┌──

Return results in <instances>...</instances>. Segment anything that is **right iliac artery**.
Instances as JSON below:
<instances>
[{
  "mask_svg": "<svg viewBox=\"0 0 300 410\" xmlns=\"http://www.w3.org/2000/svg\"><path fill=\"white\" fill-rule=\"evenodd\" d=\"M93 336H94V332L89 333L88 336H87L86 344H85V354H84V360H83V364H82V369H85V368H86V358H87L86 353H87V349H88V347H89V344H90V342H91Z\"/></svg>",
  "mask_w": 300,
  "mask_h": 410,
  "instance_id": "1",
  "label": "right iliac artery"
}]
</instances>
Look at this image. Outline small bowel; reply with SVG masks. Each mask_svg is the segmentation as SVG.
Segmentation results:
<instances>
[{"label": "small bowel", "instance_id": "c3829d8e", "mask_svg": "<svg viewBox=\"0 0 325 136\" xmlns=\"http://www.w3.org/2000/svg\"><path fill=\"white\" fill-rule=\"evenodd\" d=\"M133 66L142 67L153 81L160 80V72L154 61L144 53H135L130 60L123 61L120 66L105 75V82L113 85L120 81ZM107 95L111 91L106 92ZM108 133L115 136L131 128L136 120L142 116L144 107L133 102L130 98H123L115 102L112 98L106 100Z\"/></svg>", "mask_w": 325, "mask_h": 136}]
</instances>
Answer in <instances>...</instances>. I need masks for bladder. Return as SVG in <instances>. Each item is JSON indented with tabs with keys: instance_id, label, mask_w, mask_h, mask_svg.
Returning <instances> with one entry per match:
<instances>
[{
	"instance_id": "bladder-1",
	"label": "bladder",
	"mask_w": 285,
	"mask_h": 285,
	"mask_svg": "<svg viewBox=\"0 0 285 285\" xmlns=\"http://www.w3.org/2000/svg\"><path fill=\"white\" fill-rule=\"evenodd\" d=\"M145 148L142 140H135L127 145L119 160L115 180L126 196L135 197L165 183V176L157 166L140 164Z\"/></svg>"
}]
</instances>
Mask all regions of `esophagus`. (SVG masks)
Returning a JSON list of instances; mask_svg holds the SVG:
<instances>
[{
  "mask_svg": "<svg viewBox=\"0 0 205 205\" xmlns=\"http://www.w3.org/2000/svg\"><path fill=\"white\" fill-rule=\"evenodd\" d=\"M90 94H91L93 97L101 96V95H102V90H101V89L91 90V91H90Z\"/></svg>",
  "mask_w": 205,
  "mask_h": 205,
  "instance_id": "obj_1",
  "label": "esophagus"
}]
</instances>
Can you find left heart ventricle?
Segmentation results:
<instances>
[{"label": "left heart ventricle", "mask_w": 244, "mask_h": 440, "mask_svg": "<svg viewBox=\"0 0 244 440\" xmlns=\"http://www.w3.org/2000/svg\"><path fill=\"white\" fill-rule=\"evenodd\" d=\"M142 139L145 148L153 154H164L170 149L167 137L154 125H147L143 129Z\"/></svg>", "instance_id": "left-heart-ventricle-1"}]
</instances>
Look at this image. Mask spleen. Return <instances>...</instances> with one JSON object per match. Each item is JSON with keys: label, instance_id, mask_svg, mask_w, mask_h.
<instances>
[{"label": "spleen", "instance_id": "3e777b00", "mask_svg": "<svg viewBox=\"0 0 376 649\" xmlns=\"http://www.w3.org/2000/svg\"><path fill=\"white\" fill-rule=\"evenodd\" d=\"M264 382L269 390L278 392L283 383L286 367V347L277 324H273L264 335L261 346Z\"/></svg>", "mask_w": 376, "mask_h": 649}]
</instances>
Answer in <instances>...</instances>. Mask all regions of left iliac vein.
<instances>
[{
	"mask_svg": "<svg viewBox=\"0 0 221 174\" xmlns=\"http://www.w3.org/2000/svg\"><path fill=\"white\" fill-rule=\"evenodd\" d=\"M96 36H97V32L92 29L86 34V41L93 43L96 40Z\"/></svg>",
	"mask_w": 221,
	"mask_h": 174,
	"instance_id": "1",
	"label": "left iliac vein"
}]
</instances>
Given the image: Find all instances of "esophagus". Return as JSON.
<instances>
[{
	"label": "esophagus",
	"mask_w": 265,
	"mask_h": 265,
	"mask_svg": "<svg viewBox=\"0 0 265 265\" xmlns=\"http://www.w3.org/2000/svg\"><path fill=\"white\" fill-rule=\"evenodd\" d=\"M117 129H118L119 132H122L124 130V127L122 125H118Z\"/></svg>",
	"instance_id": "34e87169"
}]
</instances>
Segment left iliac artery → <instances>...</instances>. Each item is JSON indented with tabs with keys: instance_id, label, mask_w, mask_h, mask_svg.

└──

* **What to work on**
State how many lines of the listing above contain the string "left", giving only the number.

* **Correct response**
5